Virtual partner better for workouts

Virtual partner better for workouts

The study led by Deborah Feltz, chairperson of Michigan State University department of kinesiology, is the first to investigate the Kohler effect on motivation in health video games.

Kohler effect explains why inferior team members perform better in a group than they would by themselves, the Journal of Sport and Exercise Psychology reports.

"Our results suggest working out with virtually present, superior partners can improve motivation on exercise game tasks," Feltz said, according to a Michigan statement.

"One of the key hurdles people cite in not working out is a lack of motivation," Feltz said.
"Research has shown working out with a partner increases motivation, and with a virtual partner, you are removing the social anxiety that some people feel working out in public."
As part of the study, Feltz and her team used the Eye Toy camera and PlayStation 2 to measure if a virtual partner motivated people to exercise harder, longer or more frequently.

A plank exercise (which strengthens a person's core abdominal muscles) was used for nearly all 200 participants.

Participants performed the first series of five exercises alone holding each position for as long as they could.
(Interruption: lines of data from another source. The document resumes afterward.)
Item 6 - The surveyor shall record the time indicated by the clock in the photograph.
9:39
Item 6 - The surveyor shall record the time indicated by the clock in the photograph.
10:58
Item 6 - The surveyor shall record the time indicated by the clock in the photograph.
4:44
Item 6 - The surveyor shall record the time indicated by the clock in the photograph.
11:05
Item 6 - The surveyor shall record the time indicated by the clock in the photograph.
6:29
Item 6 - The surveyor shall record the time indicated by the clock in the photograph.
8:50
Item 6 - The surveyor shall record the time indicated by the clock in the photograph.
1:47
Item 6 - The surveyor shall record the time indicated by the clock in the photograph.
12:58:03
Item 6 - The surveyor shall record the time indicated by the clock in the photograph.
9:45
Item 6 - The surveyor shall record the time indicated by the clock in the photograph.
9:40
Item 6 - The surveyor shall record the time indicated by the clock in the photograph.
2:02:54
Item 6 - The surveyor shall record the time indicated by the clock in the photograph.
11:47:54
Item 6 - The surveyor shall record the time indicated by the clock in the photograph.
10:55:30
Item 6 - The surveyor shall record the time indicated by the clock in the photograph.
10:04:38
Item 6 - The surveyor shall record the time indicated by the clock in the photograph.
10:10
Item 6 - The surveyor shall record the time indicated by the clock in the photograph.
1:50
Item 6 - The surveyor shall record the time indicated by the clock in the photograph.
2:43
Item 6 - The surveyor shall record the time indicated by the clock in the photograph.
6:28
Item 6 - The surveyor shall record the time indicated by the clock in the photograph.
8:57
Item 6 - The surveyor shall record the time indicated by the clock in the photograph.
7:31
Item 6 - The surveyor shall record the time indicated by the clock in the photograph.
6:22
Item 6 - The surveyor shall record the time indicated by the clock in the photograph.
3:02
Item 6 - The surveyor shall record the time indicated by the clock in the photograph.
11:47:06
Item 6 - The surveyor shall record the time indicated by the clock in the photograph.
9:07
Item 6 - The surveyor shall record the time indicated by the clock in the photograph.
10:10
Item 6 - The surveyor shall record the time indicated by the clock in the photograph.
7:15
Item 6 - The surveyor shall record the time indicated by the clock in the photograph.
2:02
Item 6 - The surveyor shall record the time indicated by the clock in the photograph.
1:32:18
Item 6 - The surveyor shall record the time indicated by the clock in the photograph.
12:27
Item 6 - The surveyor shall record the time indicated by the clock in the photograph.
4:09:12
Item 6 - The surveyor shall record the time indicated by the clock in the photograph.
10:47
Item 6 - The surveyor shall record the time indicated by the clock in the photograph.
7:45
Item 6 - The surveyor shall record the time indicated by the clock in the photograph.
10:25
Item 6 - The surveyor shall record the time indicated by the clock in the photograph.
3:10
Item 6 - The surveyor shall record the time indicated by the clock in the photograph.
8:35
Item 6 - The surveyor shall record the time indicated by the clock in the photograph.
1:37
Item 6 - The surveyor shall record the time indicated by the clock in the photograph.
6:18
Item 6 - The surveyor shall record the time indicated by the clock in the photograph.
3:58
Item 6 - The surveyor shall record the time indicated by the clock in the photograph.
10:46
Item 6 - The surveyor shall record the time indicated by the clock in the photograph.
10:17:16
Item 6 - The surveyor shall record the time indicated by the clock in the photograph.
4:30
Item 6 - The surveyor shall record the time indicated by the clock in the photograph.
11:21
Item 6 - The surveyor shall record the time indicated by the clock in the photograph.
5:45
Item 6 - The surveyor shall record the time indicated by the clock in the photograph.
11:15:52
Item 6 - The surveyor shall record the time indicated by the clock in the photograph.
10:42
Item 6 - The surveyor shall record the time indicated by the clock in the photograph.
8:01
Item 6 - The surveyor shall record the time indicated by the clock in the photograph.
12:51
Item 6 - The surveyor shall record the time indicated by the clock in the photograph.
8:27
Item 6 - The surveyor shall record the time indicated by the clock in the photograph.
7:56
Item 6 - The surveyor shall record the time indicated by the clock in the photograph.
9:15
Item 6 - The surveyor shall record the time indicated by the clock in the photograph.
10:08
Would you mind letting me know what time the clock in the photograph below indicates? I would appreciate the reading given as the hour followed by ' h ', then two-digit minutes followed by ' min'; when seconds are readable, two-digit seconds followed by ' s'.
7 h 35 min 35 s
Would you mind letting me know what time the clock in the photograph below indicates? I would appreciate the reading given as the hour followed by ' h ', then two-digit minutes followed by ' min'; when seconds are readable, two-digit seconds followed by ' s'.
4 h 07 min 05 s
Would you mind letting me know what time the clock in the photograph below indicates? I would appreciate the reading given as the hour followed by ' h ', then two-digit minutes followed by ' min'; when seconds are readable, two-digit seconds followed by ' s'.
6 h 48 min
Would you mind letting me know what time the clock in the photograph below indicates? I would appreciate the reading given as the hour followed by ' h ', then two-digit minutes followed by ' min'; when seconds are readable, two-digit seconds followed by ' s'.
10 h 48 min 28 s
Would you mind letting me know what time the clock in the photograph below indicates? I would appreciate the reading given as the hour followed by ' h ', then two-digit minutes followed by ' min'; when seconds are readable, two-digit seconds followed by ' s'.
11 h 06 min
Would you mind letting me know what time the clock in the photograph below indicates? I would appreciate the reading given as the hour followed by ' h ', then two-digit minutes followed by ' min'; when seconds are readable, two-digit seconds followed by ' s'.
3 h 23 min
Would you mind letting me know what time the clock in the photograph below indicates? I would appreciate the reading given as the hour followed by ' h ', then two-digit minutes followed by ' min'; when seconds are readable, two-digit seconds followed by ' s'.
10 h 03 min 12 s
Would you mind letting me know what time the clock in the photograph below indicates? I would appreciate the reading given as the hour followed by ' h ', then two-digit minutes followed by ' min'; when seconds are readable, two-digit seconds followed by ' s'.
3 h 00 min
After a rest period, they were told they would do the remaining trials with a same-sex virtual partner whom they could observe during their performance.

The partner's performance was manipulated to be always superior to the participant's.
Results showed that task persistence was significantly greater in all experimental conditions; those who exercised with a more-capable virtual partner performed the exercise 24 percent longer than those without.

Also, researchers have found live exercise partners are not always the most helpful.